## [YOUR ASSIGNMENT]
Update the lines from the first one up to and including the line with "19: (208, 246)" by changing "absolute pixels" to "image pixels". Keep everything else the same.

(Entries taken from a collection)

++++++++

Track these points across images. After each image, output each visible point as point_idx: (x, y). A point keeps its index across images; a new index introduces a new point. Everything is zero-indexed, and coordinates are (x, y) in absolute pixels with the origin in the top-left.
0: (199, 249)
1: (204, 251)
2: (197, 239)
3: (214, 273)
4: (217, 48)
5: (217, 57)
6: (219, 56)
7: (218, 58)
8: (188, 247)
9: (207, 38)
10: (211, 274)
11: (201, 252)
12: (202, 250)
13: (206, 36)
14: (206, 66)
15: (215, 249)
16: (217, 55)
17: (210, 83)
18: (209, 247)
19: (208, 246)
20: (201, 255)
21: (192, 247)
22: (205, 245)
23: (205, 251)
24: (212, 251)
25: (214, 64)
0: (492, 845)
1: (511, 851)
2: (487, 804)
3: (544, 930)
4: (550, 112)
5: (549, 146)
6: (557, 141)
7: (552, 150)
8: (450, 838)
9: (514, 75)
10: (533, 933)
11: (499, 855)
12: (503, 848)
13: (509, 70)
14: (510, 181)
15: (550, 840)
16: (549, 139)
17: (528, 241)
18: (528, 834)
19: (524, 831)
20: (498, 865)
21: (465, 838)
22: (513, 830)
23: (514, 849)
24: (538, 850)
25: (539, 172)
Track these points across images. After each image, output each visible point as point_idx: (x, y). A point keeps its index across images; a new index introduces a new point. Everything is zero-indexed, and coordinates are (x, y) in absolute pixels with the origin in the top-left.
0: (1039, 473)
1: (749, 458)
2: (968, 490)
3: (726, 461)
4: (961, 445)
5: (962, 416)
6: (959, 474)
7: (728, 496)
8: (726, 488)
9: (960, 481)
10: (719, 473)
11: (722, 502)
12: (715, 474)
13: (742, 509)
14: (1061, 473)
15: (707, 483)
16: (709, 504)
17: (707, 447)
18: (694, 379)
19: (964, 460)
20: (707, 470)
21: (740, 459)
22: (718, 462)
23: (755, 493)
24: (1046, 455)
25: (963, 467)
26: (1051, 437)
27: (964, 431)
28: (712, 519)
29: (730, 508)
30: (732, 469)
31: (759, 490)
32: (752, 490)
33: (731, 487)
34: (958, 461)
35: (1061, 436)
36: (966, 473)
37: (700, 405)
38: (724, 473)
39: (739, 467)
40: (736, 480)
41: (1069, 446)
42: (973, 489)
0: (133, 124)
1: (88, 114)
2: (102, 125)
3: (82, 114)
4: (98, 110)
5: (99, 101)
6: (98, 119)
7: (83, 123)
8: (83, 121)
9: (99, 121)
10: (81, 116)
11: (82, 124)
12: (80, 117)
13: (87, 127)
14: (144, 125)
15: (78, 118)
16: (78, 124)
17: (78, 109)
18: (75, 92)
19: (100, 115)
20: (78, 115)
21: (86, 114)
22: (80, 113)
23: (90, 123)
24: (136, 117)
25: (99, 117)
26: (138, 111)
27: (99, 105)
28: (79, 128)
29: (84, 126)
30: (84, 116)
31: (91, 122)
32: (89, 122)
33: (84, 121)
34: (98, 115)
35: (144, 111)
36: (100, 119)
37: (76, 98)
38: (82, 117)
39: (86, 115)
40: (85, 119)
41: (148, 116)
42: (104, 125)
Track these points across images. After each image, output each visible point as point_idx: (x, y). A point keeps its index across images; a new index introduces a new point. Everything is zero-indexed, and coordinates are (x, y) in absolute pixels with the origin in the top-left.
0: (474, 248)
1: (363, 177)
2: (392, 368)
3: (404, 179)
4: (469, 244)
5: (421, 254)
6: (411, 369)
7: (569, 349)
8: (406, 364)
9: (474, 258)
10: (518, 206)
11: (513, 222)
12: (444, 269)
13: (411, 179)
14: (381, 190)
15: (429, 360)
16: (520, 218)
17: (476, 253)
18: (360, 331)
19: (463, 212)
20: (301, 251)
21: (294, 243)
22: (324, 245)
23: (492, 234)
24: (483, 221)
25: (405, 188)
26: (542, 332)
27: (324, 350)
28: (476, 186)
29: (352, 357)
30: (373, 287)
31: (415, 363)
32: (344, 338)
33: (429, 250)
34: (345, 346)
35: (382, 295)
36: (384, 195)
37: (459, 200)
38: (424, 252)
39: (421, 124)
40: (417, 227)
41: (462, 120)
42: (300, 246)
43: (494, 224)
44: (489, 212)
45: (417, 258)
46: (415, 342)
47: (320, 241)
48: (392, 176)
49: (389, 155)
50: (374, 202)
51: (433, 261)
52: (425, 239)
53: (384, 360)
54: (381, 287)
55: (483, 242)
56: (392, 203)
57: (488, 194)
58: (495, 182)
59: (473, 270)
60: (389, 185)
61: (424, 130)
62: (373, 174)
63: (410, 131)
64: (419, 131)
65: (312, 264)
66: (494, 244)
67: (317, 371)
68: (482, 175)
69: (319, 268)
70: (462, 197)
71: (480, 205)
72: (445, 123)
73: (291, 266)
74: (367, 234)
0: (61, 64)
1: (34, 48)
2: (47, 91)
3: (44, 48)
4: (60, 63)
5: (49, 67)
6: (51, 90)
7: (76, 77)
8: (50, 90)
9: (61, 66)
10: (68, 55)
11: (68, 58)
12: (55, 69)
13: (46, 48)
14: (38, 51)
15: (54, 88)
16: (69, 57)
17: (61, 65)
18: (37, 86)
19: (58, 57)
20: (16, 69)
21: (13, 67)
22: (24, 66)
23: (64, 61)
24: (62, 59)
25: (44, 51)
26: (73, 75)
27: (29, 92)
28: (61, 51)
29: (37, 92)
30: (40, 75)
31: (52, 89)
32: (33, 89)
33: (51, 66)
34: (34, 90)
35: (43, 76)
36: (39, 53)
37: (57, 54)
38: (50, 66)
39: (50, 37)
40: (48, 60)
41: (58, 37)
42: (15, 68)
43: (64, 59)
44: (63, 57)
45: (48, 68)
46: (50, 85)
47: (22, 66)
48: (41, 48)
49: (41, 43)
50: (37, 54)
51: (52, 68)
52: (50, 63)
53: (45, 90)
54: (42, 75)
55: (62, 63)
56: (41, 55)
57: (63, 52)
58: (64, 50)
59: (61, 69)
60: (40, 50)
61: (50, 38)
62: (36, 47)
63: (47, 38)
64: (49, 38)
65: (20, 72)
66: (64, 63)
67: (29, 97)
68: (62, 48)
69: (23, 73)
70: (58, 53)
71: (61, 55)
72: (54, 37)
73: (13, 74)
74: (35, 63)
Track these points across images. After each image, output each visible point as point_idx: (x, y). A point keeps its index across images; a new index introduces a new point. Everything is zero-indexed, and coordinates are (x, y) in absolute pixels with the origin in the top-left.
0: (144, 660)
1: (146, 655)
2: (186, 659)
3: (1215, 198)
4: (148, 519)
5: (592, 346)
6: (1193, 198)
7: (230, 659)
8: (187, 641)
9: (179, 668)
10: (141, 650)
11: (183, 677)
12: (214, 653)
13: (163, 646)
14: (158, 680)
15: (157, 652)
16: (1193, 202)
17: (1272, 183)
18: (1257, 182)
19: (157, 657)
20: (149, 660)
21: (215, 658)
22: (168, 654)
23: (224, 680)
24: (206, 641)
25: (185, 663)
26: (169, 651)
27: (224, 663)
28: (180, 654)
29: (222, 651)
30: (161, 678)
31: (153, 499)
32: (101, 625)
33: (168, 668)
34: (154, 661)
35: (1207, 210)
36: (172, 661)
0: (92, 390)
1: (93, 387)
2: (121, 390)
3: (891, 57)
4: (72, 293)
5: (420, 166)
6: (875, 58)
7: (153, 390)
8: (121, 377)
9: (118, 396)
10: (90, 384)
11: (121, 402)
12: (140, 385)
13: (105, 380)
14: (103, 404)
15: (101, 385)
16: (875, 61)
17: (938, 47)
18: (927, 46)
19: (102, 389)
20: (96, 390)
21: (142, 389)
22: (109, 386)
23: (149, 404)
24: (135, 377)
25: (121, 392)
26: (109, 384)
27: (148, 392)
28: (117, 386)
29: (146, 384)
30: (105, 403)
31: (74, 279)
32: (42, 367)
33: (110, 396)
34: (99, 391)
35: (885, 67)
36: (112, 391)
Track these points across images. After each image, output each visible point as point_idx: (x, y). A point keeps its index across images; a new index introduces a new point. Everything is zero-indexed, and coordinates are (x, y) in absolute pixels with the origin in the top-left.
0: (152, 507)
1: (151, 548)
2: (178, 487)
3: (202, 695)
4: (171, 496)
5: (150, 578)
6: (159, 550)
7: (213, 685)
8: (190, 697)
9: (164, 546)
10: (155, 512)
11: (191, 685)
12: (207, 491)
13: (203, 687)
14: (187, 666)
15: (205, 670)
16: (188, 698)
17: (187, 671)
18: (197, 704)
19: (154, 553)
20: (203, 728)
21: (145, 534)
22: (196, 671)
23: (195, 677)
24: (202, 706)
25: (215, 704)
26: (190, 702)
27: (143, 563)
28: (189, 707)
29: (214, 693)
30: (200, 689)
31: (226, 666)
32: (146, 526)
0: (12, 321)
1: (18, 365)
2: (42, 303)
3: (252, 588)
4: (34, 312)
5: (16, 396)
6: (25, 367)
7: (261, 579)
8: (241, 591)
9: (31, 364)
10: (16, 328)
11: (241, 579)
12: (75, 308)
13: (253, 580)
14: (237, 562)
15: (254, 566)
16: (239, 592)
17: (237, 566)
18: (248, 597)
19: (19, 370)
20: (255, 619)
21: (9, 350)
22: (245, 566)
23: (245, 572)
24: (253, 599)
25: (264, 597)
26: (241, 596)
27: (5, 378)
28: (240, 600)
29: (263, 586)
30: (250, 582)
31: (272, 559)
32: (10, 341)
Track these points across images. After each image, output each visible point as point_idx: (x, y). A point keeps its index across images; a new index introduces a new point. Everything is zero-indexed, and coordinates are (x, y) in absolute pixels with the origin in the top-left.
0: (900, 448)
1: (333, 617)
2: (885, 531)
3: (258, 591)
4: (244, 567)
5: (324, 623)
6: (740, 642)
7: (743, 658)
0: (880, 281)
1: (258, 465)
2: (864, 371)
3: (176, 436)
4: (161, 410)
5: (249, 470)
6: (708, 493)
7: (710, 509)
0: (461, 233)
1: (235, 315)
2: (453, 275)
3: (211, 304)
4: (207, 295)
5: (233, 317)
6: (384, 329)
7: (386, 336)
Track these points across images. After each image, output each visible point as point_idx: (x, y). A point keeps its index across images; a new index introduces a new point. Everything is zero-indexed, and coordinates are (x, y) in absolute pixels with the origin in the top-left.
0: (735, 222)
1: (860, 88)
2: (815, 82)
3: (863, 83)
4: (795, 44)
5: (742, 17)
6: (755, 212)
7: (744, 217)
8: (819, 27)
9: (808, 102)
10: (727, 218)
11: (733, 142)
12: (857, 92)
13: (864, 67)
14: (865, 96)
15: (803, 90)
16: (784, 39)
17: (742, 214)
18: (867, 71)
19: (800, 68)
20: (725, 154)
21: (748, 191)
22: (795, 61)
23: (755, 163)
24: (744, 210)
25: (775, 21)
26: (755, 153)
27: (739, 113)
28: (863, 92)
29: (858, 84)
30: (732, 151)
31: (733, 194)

++++++++

## [OUTPUT FOR THIS TASK]
Track these points across images. After each image, output each visible point as point_idx: (x, y). A point keeps its index across images; a new index introduces a new point. Everything is zero-indexed, and coordinates are (x, y) in image pixels with the origin in the top-left.
0: (199, 249)
1: (204, 251)
2: (197, 239)
3: (214, 273)
4: (217, 48)
5: (217, 57)
6: (219, 56)
7: (218, 58)
8: (188, 247)
9: (207, 38)
10: (211, 274)
11: (201, 252)
12: (202, 250)
13: (206, 36)
14: (206, 66)
15: (215, 249)
16: (217, 55)
17: (210, 83)
18: (209, 247)
19: (208, 246)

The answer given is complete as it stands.